Playing at Community Crossroads, the shelter they raise money for week after week, is particularly special to many of the jammers, despite acoustics that make it difficult to hear each other. “I’m sure we had a couple of rhythms going on there,” Alise jokes, “because I couldn’t hear a thing.” But when a woman comes up to them after they play, thanking them for singing “Rocky Top” because she was raised in Tennessee and it made her think of home…they know it’s worth some inconvenience. “Playing at Community Crossroads is my passion,” shares Anne Heritage.
Mike’s original songs cover the gamut from the relatively raucous “Down on Bourbon Street” and “Gotta Get Her Out of Me Blues,” to a sweet love ballad about his wife, “Ree.” But the story behind a couple of his gospel songs is just as touching as the lyrics themselves.
He and a few other jammers were playing at Red Oak on a Thursday afternoon when one of the longtime residents, Butch, scooted his chair up close as they were packing up their instruments. “Here….” he said a little gruffly, shoving a stack of papers toward them. “See if you can put this to music.”
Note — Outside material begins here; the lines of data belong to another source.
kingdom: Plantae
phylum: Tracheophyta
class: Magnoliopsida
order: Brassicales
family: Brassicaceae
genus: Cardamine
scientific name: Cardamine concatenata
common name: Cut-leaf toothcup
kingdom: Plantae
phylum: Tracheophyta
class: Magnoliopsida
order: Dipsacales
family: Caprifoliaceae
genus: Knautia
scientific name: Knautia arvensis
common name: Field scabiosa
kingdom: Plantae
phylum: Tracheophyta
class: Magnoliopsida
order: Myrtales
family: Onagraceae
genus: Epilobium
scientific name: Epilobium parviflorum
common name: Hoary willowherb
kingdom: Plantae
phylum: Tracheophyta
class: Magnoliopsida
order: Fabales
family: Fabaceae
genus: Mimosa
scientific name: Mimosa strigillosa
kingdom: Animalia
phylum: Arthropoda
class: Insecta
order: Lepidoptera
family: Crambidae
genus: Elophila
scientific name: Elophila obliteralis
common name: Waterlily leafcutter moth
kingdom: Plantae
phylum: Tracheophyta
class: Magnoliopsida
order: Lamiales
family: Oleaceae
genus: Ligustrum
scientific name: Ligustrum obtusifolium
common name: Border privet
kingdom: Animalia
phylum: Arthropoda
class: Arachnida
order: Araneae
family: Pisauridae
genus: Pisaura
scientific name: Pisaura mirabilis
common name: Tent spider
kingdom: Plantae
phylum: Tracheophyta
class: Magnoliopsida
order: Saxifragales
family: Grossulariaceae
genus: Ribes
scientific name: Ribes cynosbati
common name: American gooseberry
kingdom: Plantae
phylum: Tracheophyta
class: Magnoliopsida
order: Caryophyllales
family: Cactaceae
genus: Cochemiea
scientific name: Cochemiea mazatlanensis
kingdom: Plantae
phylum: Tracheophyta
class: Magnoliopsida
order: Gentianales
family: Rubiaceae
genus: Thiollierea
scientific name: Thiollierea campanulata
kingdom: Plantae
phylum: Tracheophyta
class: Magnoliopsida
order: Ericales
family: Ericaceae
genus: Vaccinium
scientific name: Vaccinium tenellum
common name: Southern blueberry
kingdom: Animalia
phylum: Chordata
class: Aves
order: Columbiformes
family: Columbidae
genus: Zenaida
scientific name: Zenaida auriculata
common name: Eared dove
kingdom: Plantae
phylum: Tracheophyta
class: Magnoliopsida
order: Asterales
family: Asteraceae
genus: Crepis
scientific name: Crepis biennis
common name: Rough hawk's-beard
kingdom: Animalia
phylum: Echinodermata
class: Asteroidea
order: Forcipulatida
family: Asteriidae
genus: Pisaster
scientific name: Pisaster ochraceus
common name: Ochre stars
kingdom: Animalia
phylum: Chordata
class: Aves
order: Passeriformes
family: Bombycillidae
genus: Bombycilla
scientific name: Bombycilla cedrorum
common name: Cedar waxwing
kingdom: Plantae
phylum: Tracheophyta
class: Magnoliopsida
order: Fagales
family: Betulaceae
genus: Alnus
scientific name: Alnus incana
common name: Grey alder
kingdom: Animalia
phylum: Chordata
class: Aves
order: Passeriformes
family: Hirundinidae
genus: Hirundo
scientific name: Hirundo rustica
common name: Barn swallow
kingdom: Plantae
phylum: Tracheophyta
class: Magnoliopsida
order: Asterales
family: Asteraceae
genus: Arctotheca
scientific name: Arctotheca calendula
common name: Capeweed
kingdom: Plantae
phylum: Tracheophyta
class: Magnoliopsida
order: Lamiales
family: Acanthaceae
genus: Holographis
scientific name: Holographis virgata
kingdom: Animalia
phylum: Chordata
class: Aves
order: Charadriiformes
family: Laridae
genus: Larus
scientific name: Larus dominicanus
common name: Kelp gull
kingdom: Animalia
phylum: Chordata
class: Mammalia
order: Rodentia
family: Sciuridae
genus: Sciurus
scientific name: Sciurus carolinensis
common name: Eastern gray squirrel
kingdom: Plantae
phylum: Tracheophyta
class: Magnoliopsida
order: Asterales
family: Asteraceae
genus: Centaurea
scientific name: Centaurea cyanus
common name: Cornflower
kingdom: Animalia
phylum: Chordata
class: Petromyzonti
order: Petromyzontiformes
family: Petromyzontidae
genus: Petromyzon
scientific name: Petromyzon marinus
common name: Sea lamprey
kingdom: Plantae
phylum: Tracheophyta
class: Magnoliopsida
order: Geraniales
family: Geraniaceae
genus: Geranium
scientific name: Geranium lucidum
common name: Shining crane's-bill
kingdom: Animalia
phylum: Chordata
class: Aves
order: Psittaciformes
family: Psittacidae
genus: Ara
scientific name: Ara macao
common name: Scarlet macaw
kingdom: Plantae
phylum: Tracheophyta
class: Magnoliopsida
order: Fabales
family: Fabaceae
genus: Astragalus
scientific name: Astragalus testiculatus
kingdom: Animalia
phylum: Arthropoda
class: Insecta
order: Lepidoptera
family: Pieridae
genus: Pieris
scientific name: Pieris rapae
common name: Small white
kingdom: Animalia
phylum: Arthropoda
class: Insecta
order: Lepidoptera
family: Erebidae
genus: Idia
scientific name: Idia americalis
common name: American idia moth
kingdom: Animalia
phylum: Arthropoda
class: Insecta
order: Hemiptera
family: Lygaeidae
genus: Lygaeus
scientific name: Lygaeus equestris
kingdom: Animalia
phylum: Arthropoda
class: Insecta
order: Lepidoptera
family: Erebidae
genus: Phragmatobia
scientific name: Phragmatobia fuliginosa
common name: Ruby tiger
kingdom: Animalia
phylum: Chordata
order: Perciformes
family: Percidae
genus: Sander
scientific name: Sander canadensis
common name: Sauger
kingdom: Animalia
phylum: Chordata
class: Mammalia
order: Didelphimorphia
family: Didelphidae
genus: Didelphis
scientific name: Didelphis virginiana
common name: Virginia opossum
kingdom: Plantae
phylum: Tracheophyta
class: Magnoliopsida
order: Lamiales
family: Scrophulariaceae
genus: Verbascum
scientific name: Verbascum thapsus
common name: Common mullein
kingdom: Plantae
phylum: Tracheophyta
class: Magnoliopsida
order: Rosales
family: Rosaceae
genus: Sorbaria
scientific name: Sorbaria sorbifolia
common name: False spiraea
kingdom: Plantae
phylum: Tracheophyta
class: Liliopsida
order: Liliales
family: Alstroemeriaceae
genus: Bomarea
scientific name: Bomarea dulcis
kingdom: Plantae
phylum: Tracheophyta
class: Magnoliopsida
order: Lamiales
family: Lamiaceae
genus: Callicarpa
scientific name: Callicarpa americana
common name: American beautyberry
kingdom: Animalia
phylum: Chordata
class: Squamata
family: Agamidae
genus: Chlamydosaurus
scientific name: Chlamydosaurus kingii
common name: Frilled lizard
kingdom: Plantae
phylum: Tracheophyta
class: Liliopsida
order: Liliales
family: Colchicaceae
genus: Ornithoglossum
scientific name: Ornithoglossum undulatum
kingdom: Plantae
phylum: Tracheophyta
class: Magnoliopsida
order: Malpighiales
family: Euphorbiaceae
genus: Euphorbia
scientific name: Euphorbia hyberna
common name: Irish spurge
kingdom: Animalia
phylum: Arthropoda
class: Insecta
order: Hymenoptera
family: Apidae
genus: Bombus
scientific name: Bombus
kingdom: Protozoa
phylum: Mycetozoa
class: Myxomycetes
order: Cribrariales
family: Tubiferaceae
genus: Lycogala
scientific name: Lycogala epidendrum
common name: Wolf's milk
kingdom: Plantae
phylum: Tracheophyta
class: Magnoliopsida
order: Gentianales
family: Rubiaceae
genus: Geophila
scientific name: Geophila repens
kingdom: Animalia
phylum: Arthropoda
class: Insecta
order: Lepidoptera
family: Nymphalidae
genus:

Mike indulgently agreed to give it a try. When he got home he realized the word “Hallelujah” and just a few other words were on a piece of paper several times. And then there were some 20 odd pages with about six usable words written on them. Yet he took what was there, accepting the challenge to channel what Butch envisioned, and building upon it, came up with “He is Here” and “Console Me, Lord.”
The Jammers played the songs for Butch the next month they were there, and the next. And then, the crusty personality they had gotten to know and appreciate was no longer there. But each had given the other something pretty consoling in the lyrics of their unconventional collaboration:
Help me find out today
I can live your loving way.
Lead me home, dear Lord, lead me home.